Is there actually a way of expressing the tensor-based derivation of back propagation, using only vector and matrix operations, or is it a matter of "fitting" it to the above derivation?
Using column vectors $\mathbf{a}^{(k)}$, $\mathbf{z}^{(k+1)}$, $\mathbf{a}^{(k+1)}$ and weight matrix $\mathbf{W}^{(k)}$ plus bias vector $\mathbf{b}^{(k)}$, then the feed-forward operations are:
$\mathbf{z}^{(k+1)} = \mathbf{W}^{(k)}\mathbf{a}^{(k)} + \mathbf{b}^{(k)}$
$\mathbf{a}^{(k+1)} = f(\mathbf{z}^{(k+1)})$
Then my attempt at derivation looks like this:
1. $\nabla \mathbf{z}^{(k+1)} = \frac{\partial E}{\partial \mathbf{z}^{(k+1)}} = ??? = \nabla \mathbf{a}^{(k+1)} \odot f'(\mathbf{z}^{(k+1)})$
2. $\nabla \mathbf{a}^{(k)} = \frac{\partial E}{\partial \mathbf{a}^{(k)}} = ??? = {\mathbf{W}^{(k)}}^{T} \nabla \mathbf{z}^{(k+1)}$
3. $\nabla \mathbf{W}^{(k)} = \frac{\partial E}{\partial \mathbf{W}^{(k)}} = ??? = \nabla\mathbf{z}^{(k+1)} {\mathbf{a}^{(k)}}^T $
Where $\odot$ represents element-wise multiplication. I've not bothered showing equation for bias.

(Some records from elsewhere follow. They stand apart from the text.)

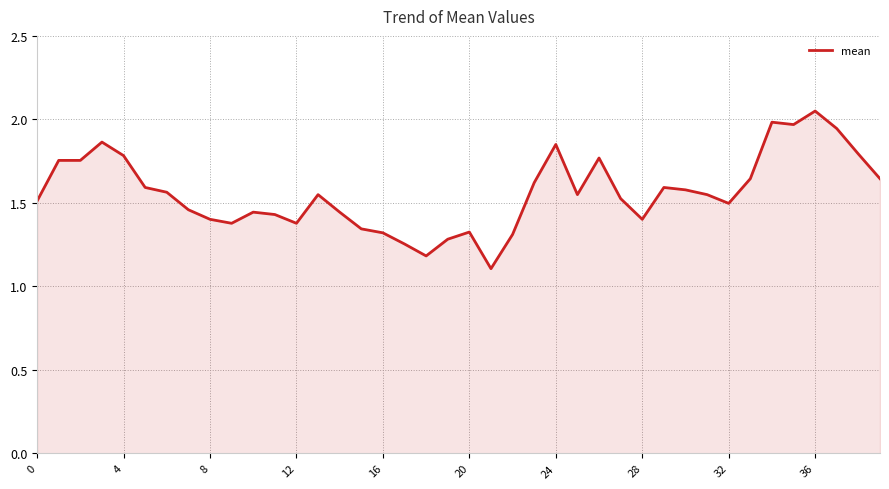

What is the minimum value shown in the chart?

1.1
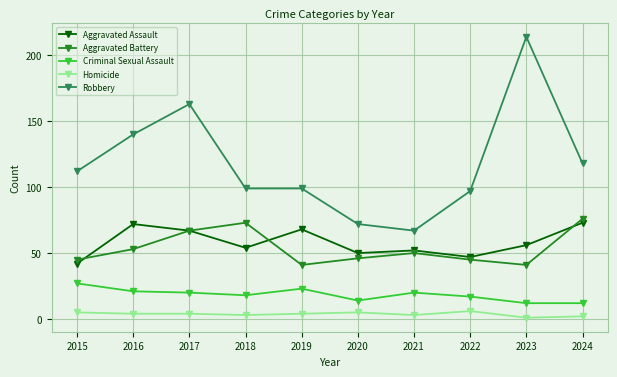

True or false: Criminal Sexual Assault and Homicide cross at least once.

False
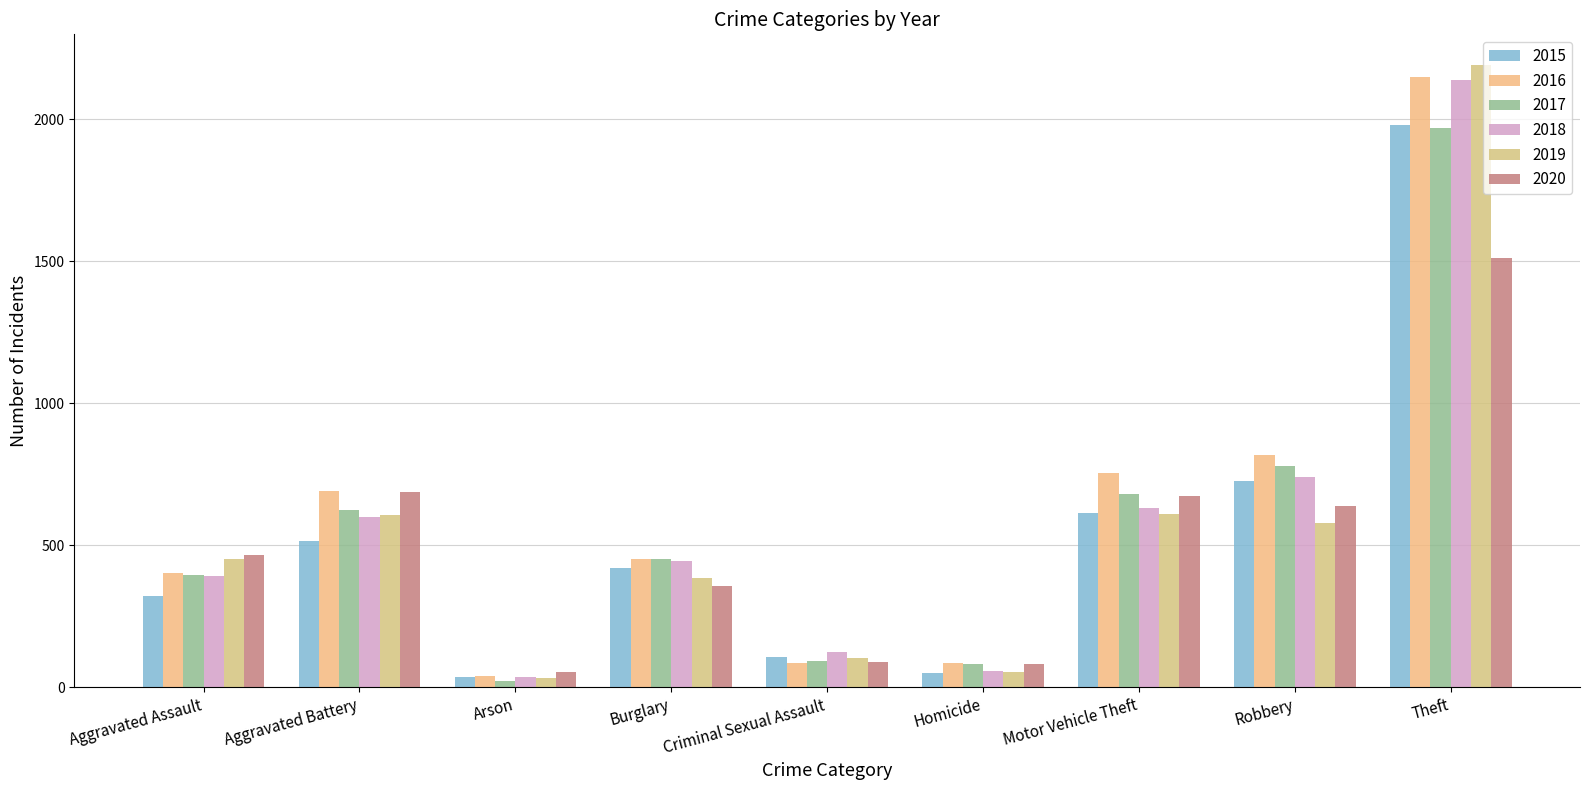

What value does the 2018 series have at Aggravated Assault, to the nearest 10?

390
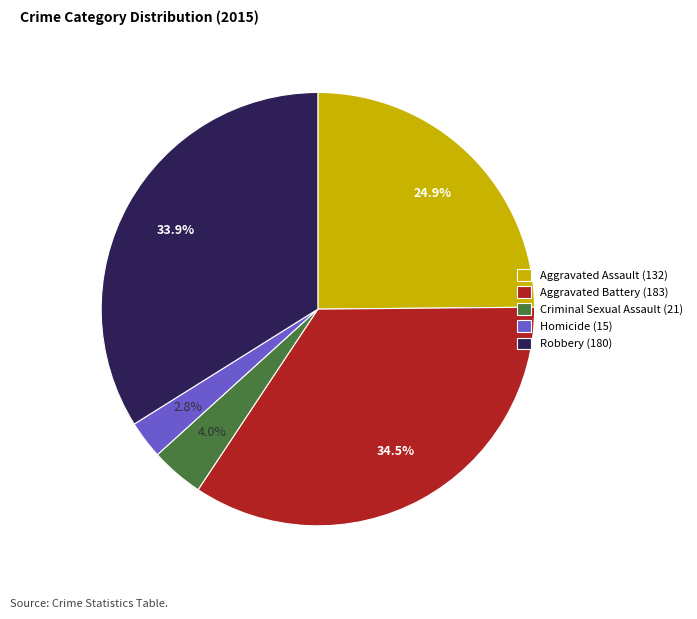

Count the number of slices in the pie.

5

Where I have put ??? I am not sure of the correct way to go from the feed-forward operations and knowledge of linear differential equations to establish the correct form of the equations? I could just write out some partial derivative terms, but have no clue as to why some should use element-wise multiplication, others matrix multiplication, and why multiplication order has to be as shown, other than clearly that gives the correct result in the end.
I am not even sure if there is a purely tensor derivation, or whether it is all just a "vectorisation" of the first set of equations. But my algebra is not that good, and I'm interested to find out for certain either way. I feel it might do me some good comprehending work in e.g. TensorFlow if I had a better native understanding of these operations by thinking more with tensor algebra.
Sorry about ad-hoc/wrong notation. I understand now that $\nabla a_j^{(k+1)}$ is more properly written $\nabla_{a_j^{(k+1)}}E$ thanks to Ehsan's answer. What I really wanted there is a short reference variable to substitute into the equations, as opposed to the verbose partial derivatives.